But right now in Georgia, there are several bills targeting Black history — my history. These classroom censorship bills tell people like me, “You’re just not American enough.” They’re just like bills that criminalize protest, suppress voters of color and entrench oppression against people like me.

One bill would fine public schools that refuse to ban discussions of white supremacy. Some criminalize librarians if they don’t remove Toni Morrison from the bookshelves. Some ban teachers from receiving training on inclusion and anti-racism.

I know racism isn’t just historic because I live it every day.

When legislators imposed austerity cuts to state funding for schools for two decades, which is longer than my lifetime, it disproportionately impacted majority-minority schools like mine and those across the Black Belt of South Georgia. That was racism. When none of my teachers look like me, that’s racism. And when we pass laws that affirm this bigotry, that’s systemic racism — the very form of racism our legislators deny exists.

As a Black student who has sat in Georgia classrooms since I was 6, this resonates with me because it seems like bigoted politicians don’t care about my right to learn factual history and history that still affects me today. Racism isn’t when we acknowledge race — it’s when we erase it, erase our history.

For history to not repeat itself, we must educate ourselves on everything that has happened, positive or negative.

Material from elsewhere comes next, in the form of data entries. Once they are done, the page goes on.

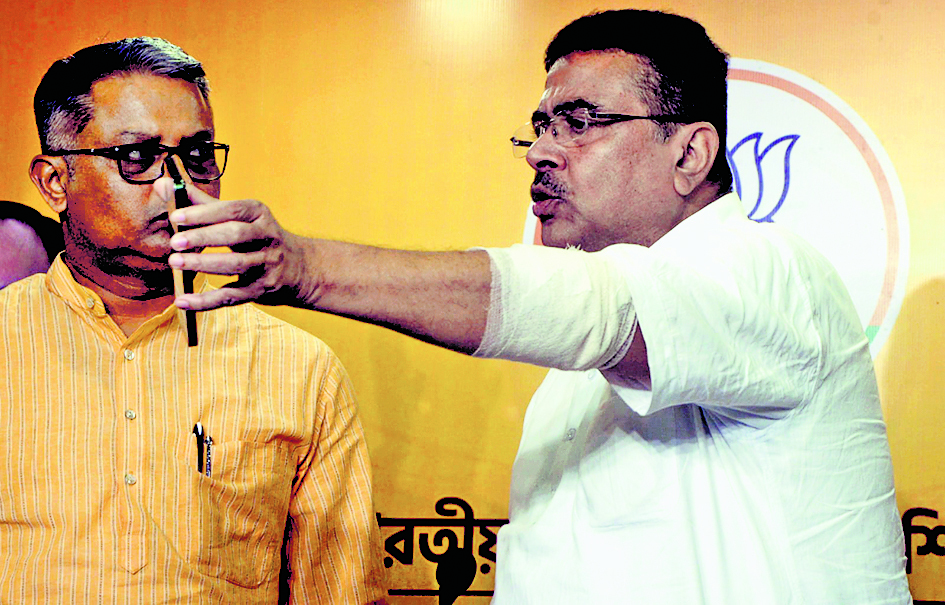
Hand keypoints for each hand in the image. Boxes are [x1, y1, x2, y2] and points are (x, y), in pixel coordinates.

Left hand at [158, 179, 313, 310]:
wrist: (298, 268)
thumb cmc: (257, 237)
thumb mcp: (239, 217)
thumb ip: (200, 203)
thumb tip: (164, 184)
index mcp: (259, 215)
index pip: (232, 210)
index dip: (204, 213)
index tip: (176, 216)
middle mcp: (268, 238)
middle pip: (236, 235)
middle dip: (204, 238)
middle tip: (175, 242)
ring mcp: (267, 265)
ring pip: (235, 265)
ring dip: (204, 265)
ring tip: (175, 263)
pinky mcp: (261, 290)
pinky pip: (232, 296)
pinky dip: (206, 301)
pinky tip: (183, 301)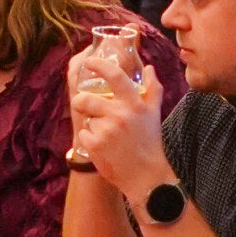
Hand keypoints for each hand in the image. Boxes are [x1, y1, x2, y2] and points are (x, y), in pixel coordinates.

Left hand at [65, 44, 165, 197]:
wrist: (146, 175)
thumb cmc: (149, 141)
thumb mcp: (154, 113)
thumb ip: (153, 88)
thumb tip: (149, 68)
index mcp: (134, 103)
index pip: (115, 75)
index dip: (98, 64)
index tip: (89, 61)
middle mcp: (120, 114)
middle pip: (86, 98)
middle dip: (81, 102)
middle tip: (86, 107)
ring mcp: (106, 130)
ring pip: (86, 118)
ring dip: (91, 124)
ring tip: (106, 134)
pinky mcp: (95, 145)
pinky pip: (83, 134)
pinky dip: (89, 140)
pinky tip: (103, 147)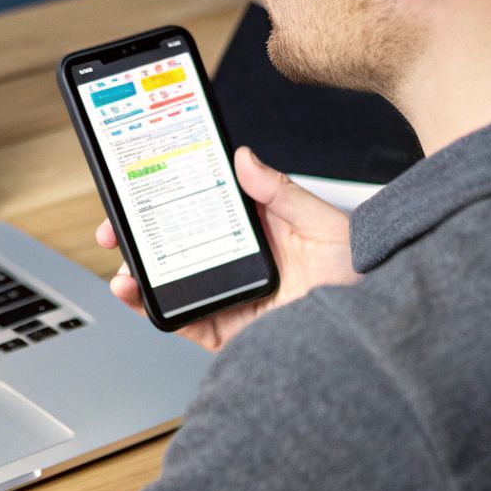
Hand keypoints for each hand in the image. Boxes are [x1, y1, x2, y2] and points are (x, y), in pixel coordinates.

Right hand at [96, 145, 356, 351]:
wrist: (378, 328)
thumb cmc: (360, 275)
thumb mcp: (322, 222)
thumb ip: (280, 191)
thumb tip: (243, 158)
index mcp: (254, 234)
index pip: (197, 212)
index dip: (161, 202)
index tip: (136, 190)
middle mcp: (236, 265)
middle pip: (172, 248)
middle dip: (134, 238)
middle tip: (113, 229)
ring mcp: (228, 298)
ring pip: (169, 284)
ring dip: (135, 273)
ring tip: (122, 264)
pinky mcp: (227, 332)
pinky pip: (183, 322)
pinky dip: (153, 310)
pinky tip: (136, 293)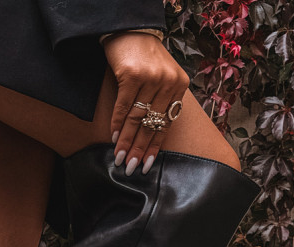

Instead of hiding behind a version of a perfect America that has no flaws facade, we must face these issues head on. That requires honest education. My peers and I should not have to skip class or spend our afternoons fighting and pushing for our right to learn — but we will, and we are.

Hundreds of students gathered at the Capitol recently to protest these bills. They spoke out, marched, and called legislators. College students are testifying at committee hearings about the importance of protecting free speech. Georgia’s youth know exactly what these classroom censorship bills attack — the American history of Black people.

If these bills pass, teachers will have to pull books off their shelves and strike history from their lessons. Books like “The Hate U Give” or “The Bluest Eye” express the reality of living as a Black person in America. I deserve the right to read them, and so do my younger sisters and brothers.

I go to school in a place where plantations once stood, where monuments to Confederate leaders and slaveowners still stand. I didn’t have a school board that looked like me until last year. America’s history isn’t perfect because perfection isn’t the point. The point is to learn.

School is the place for us to learn, grow and thrive. It’s where we equip the youngest Americans to build our future. Erasing my people’s history is a threat to that future. Whether we’re talking about oppression 200 years ago, a Klan rally in the 1980s just miles from my house, or the racism we see in our nation to this day, censoring that education is an attack on young Americans like me.

When these politicians stand up and say they’re fighting for the children by banning history, I know they’re lying. Because when I look around at the children in my community, I see immigrants and Black Americans, I see queer and trans youth, and I see Hispanic and Asian American children. I see white children who want to learn the truth, and I see people of all ages who just want to learn about the world.

Which of those children are politicians pretending to fight for?